Women’s Rally for Ahed Tamimi And Palestine

(L-r) Karen Pomer of Jews for Palestinian Right of Return, Amani Barakat of the Al-Awda coalition and Lydia Ponce of Idle No More and the American Indian Movement at the Women’s Rally for Ahed and Palestine in Los Angeles. <STAFF PHOTO S. TWAIR>


More than 200 protesters attended the Jan. 6 “Women’s Rally to Free Ahed Tamimi and all Palestinian Child Prisoners” in front of the Israeli Consulate in Los Angeles. Ahed’s father, Bassem Tamimi, who called in to address the crowd, compared the struggle for Palestine to the anti-apartheid movement in South Africa.

The event was co-sponsored by Jews for Palestinian Right of Return and Al-Awda (the Palestine Right to Return Coalition), and endorsed by Jewish Voice for Peace-Los Angeles, North America BDS, American Indian Movement (AIM), Black Lives Matter (BLM) Pasadena, CODE PINK and Progressive Democrats of America (PDA).

Karen Pomer of Jews for Palestinian Right of Return introduced Mary Hughes Thompson of the Free Gaza Movement and Women In Black-Los Angeles. Hughes Thompson was a passenger on the first boat to break the siege of Gaza in August 2008 (see November 2008 Washington Report, p. 15). Describing the 33-hour sail from Cyprus to Gaza, where they were greeted by 45,000 Palestinians, she said, “I was 68 years old when I became involved in the Palestinian cause and went to the occupied West Bank to help with the Palestinian olive harvest. I was beaten by the Israeli settlers and shot using rubber bullets, which are actually live bullets.”

“We know what oppression looks like. We know what genocide looks like,” said Idle No More organizer Lydia Ponce, citing the parallels to the Native American oppression in the U.S.

Another speaker at the rally, Estee Chandler of Jewish Voice for Peace-Los Angeles, declared: “There are two systems of justice in Palestine. Israelis are governed under and represented by Israeli law, so if an Israeli child (or adult) violates the law, they are tried within the Israeli justice system. However, if a Palestinian child, or adult, ‘breaks the law’ they are immediately subjected to a military tribunal.”

That system of justice is what 16-year-old Ahed Tamimi is facing today, in prison and denied bail as she awaits trial—possibly for months—for assaulting Israeli soldiers. That is the system that on Dec. 15 caused the severe disfigurement of Mohammed Tamimi, Ahed’s 15-year-old cousin, who was shot in the head by Israeli military police at close range with a rubber bullet.
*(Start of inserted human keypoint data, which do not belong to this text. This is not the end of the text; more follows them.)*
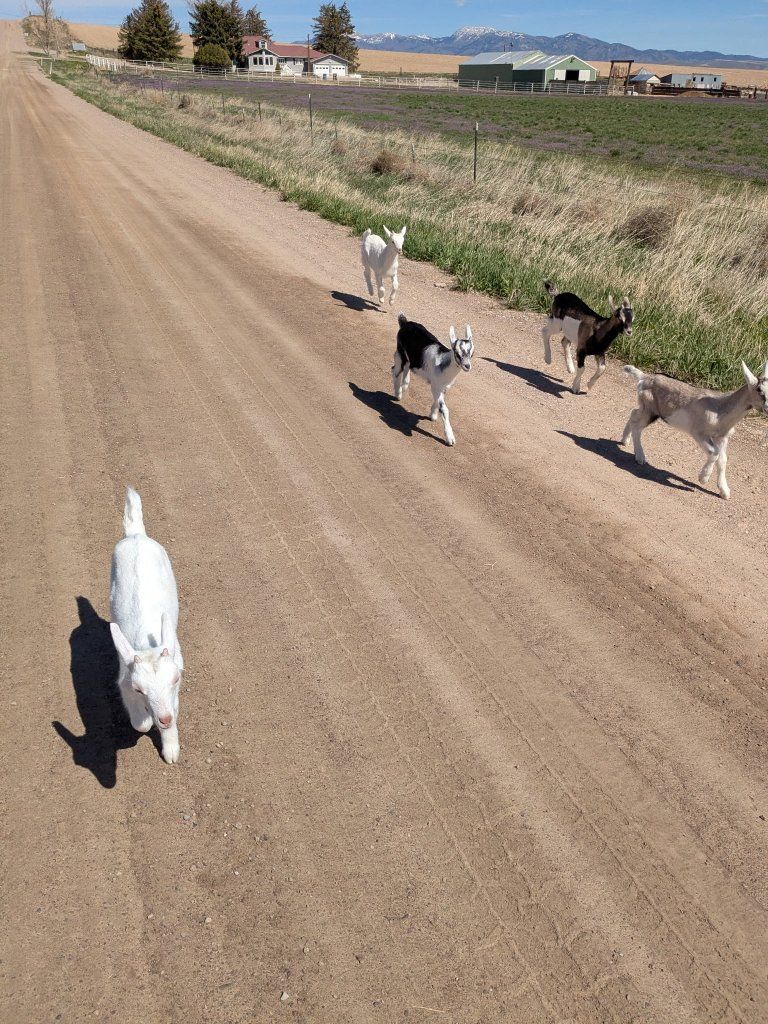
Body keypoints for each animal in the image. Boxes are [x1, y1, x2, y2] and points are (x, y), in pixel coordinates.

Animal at [109, 487, 184, 763]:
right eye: (138, 689)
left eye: (175, 679)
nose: (163, 718)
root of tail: (135, 535)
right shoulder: (123, 680)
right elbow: (139, 725)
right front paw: (146, 720)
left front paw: (171, 751)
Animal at [392, 313, 474, 446]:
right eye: (457, 353)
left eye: (471, 353)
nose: (467, 366)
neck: (443, 363)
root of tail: (405, 322)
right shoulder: (435, 386)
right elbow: (444, 409)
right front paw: (450, 438)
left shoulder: (442, 387)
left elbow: (437, 402)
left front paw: (433, 415)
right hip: (400, 353)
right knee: (395, 370)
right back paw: (398, 394)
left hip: (410, 358)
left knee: (405, 367)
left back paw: (404, 385)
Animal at [621, 361, 768, 499]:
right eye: (759, 390)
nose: (767, 408)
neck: (720, 408)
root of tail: (644, 377)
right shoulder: (699, 433)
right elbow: (714, 453)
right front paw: (703, 478)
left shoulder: (722, 437)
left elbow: (723, 460)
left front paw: (724, 492)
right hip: (650, 409)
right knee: (637, 425)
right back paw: (640, 457)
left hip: (646, 408)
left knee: (633, 414)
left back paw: (624, 441)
Ahed Tamimi had just heard that news an hour before she slapped and kicked the Israeli soldiers outside her home.

“Israel has a 99.7 percent conviction rate of Palestinians,” added Chandler, referencing the “10,000 children since 2000 who have been arrested and detained in Israeli prisons for refusing to submit to occupations or surveillance.”
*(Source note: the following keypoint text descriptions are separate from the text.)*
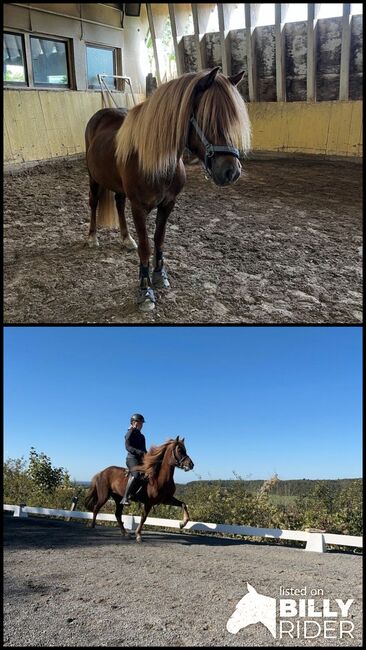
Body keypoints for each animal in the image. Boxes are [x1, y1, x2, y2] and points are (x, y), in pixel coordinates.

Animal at [85, 67, 252, 310]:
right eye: (208, 118)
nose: (232, 172)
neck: (157, 162)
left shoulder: (168, 204)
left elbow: (159, 238)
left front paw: (159, 275)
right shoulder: (138, 208)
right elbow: (145, 245)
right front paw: (145, 291)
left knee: (118, 203)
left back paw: (126, 239)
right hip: (93, 178)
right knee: (94, 203)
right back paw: (92, 238)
A Palestinian woman named Abir El Zowidi shared her experience: “I lived in Palestine, and I saw the truth. Palestine and its people need your support. I witnessed the young mothers of my family suffering, watched their kids being captured by Israeli soldiers. I remember seeing them, crying and brokenhearted.”
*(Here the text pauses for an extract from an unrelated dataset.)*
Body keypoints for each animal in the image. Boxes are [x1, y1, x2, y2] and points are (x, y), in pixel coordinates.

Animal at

The rally concluded with organizers calling on attendees to back H.R. 4391, the Promoting Human Rights by Ending Israeli Military Detention of Palestinian Children Act, in Congress. The bill, introduced by Rep. Betty McCollum (D-MN), requires the certification that U.S. taxpayer funds will not be used to support Israel’s violation of international humanitarian law against Palestinian children.